Lalu apakah gerakan yang dilakukan Lembaga Bije Jari ini dapat memberikan solusi terhadap masalah yang ada di masyarakat? Jawabannya adalah tentu. Sebab pertama adalah bahwa pariwisata NTB yang berkembang begitu pesat telah melahirkan masyarakat yang premature. Artinya, perkembangan pariwisata yang ada tidak berjalan lurus dengan ketersediaan Sumber Daya Manusia  yang memadai. Sehingga job-job yang ada kemungkinan besar diisi oleh orang luar. Ambil contoh, event moto GP saja (yang akan digelar dalam satu tahun ke depan) membutuhkan ribuan tenaga professional. Padahal jika semua peserta didik yang ada di kampus-kampus jurusan pariwisata dan Lembaga pelatihan hospitality digabung, belum dapat memenuhi kebutuhan tenaga professional itu. 

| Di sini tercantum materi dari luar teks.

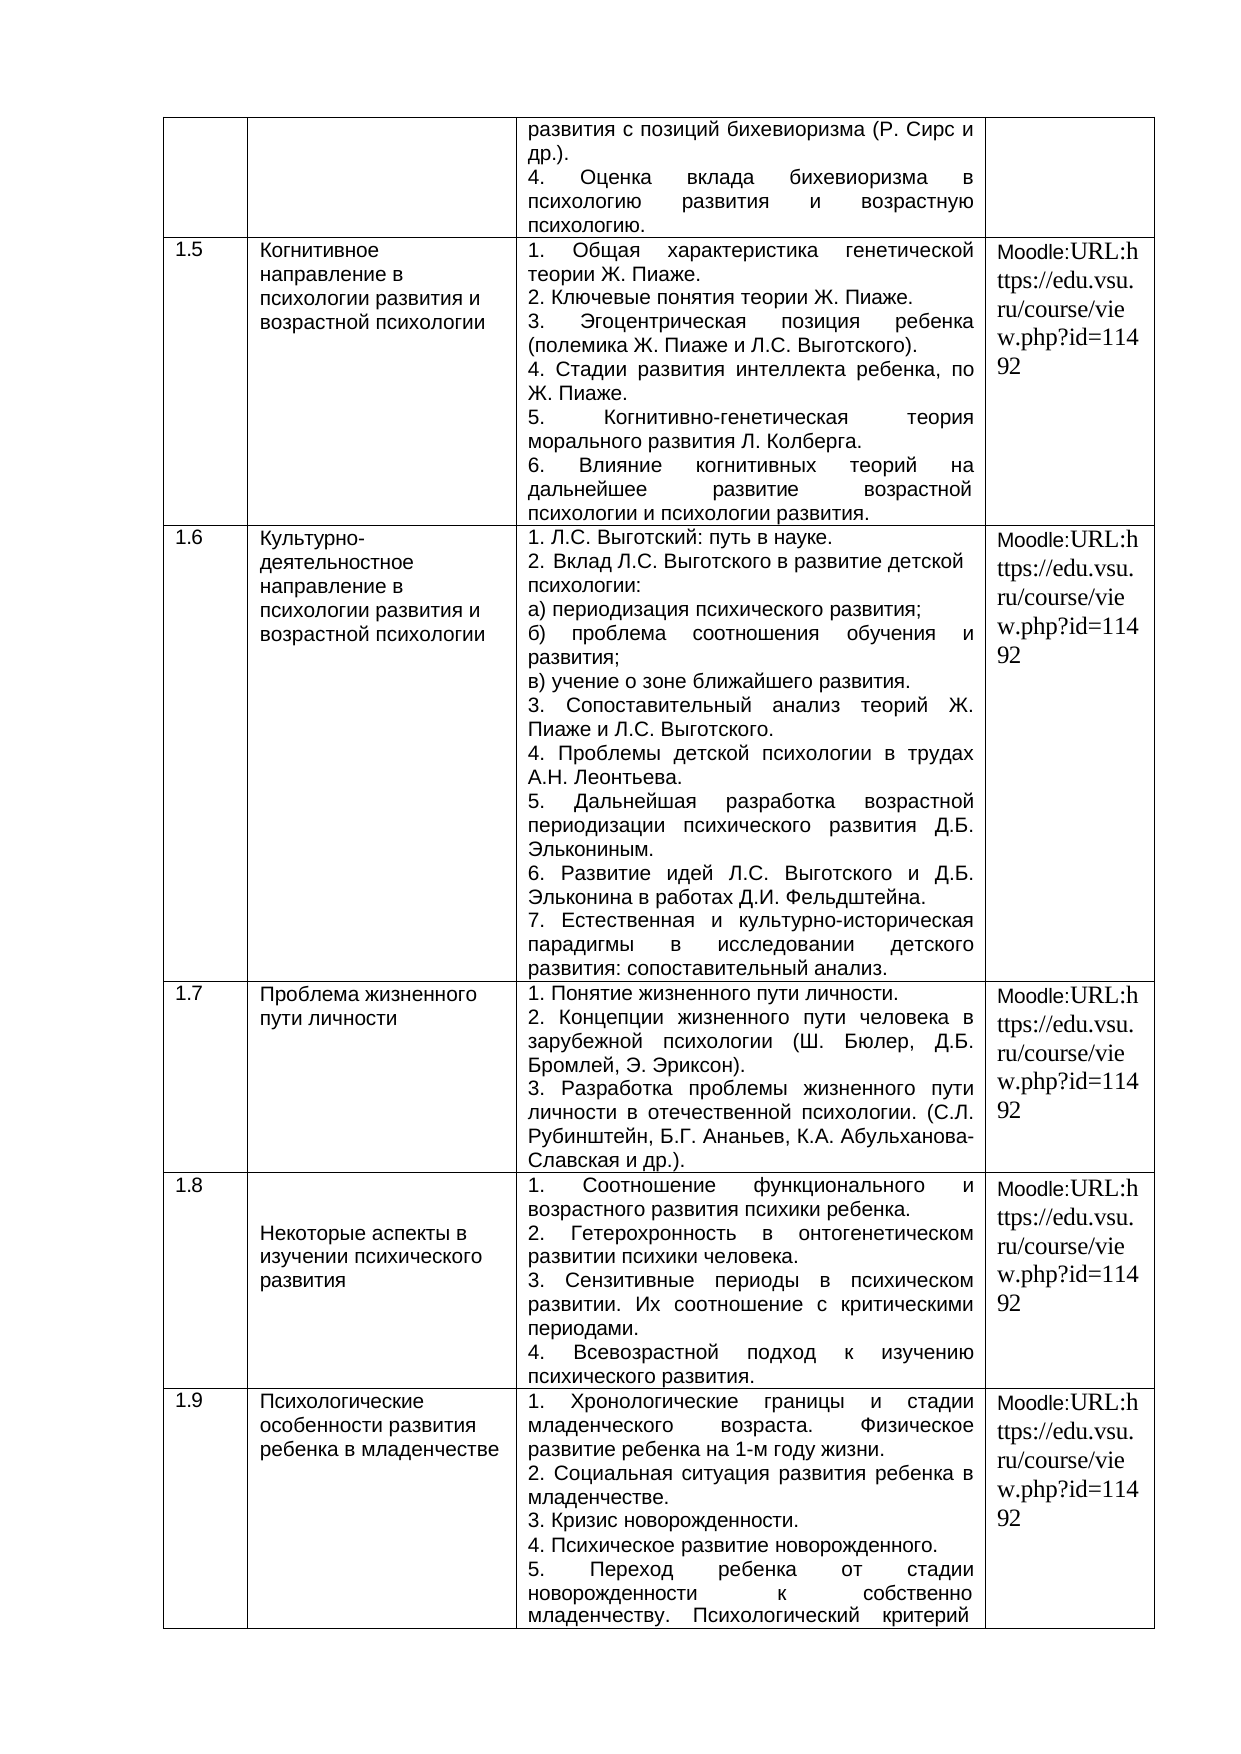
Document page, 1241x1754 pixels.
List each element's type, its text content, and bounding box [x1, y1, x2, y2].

table_cell 1.7 [164, 982, 247, 1172]
table_cell 1.9 [164, 1389, 247, 1628]
table_cell 1.6 [164, 526, 247, 981]
table_cell 1.5 [164, 238, 247, 525]
table_cell Соотношение функционального и возрастного развития психики ребенка. Гетерохронность в онтогенетическом развитии психики человека. Сензитивные периоды в психическом развитии. Их соотношение с критическими периодами. Всевозрастной подход к изучению психического развития. [517, 1173, 985, 1388]
table_cell Некоторые аспекты в изучении психического развития [248, 1173, 516, 1388]
table_header развития с позиций бихевиоризма (Р. Сирс и др.). 4. Оценка вклада бихевиоризма в психологию развития и возрастную психологию. [517, 118, 985, 237]
table_cell Moodle:URL:h ttps://edu.vsu. ru/course/vie w.php?id=114 92 [986, 526, 1154, 981]
table_cell Хронологические границы и стадии младенческого возраста. Физическое развитие ребенка на 1-м году жизни. Социальная ситуация развития ребенка в младенчестве. Кризис новорожденности. Психическое развитие новорожденного. Переход ребенка от стадии новорожденности к собственно младенчеству. Психологический критерий [517, 1389, 985, 1628]
table_cell Психологические особенности развития ребенка в младенчестве [248, 1389, 516, 1628]
table_cell Л.С. Выготский: путь в науке. Вклад Л.С. Выготского в развитие детской психологии: а) периодизация психического развития; б) проблема соотношения обучения и развития; в) учение о зоне ближайшего развития. Сопоставительный анализ теорий Ж. Пиаже и Л.С. Выготского. Проблемы детской психологии в трудах А.Н. Леонтьева. Дальнейшая разработка возрастной периодизации психического развития Д.Б. Элькониным. Развитие идей Л.С. Выготского и Д.Б. Эльконина в работах Д.И. Фельдштейна. Естественная и культурно-историческая парадигмы в исследовании детского развития: сопоставительный анализ. [517, 526, 985, 981]
table_cell Проблема жизненного пути личности [248, 982, 516, 1172]
table_cell Moodle:URL:h ttps://edu.vsu. ru/course/vie w.php?id=114 92 [986, 982, 1154, 1172]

Permasalahan kedua, ditengah-tengah kebutuhan tenaga professional itu, Propinsi NTB masih menjadi penyumbang TKI terbesar kedua secara nasional setelah Jawa Barat. Parahnya, Kabupaten Lombok Timur, dimana Yayasan Bije Jari berpusat, menjadi penyumbang terbanyak jumlah TKI di NTB. Ironis memang, namun kita tidak bisa terus berpangku tangan tanpa mengambil bagian dalam mengatasi masalah ini. Permasalahan ini juga menjadikan keberadaan Yayasan pelatihan yang terjangkau dan dapat diakses oleh semua kalangan menjadi niscaya. Disinilah kemudian Yayasan Bije Jari hadir dan menawarkan diri menjadi salah satu solusi atas permasalahan itu.

Tantangan

Kendala pertama dan menjadi kendala yang paling berat adalah melawan stereotype sebagian besar masyarakat (golongan tua) yang masih menganggap dunia pariwisata itu buruk dan kehidupan di sana tidak sesuai dengan norma yang ada, padahal tentu tidak demikian. Dunia pariwisata justru mengajarkan proffesionalitas yang tinggi yang menghargai setiap keyakinan dan prinsip hidup seseorang. 

Untuk meluruskan ini, kami melakukan Langkah kongkrit dengan menanamkan nilai proffesionalitas kepada setiap peserta didik kami, dimana bekerja di pariwisata tidak harus mengikuti gaya hidup orang luar, misalnya. Hal ini setidaknya sudah terbukti dari beberapa peserta didik kami yang telah mendapatkan pekerjaan tetap di beberapa hotel tanpa terbawa nilai dan gaya hidup tamunya yang cenderung berasal dari negara barat. Dengan demikian mereka dapat membuktikan bahwa 

stereotype masyarakat (setidaknya di lingkaran keluarga mereka) tidak benar adanya.

Selanjutnya, kendala kedua adalah keterbatasan kemampuan Yayasan dalam membeli alat-alat praktik perhotelan yang kontekstual, yang sesuai dengan kebutuhan tempat bekerja di kemudian hari. Untuk mengatasi masalah ini, kami bekerjasama dengan Villa-villa kecil sebagai tempat praktik peserta didik kami. Dengan begitu, mereka diharapkan terbiasa ketika nantinya mulai bekerja di hotel tempat mereka training dan atau bekerja.

Namun demikian, kami tidak menafikkan bahwa tidak selamanya Yayasan kami melakukan praktik dengan model Kerjasama, sebab tidak selamanya juga villa-villa yang ada terbuka diajak bekerjasama. Oleh sebab itu, lokasi dan infrastruktur Bije Jari tengah kami persiapkan agar bisa merepresentasikan hotel yang sesungguhnya dalam belajar perhotelan. Melalui kerja keras tim, lebih dari separuh media praktik sudah memenuhi standar dan sesuai dengan media yang akan digunakan kerja dikemudian hari.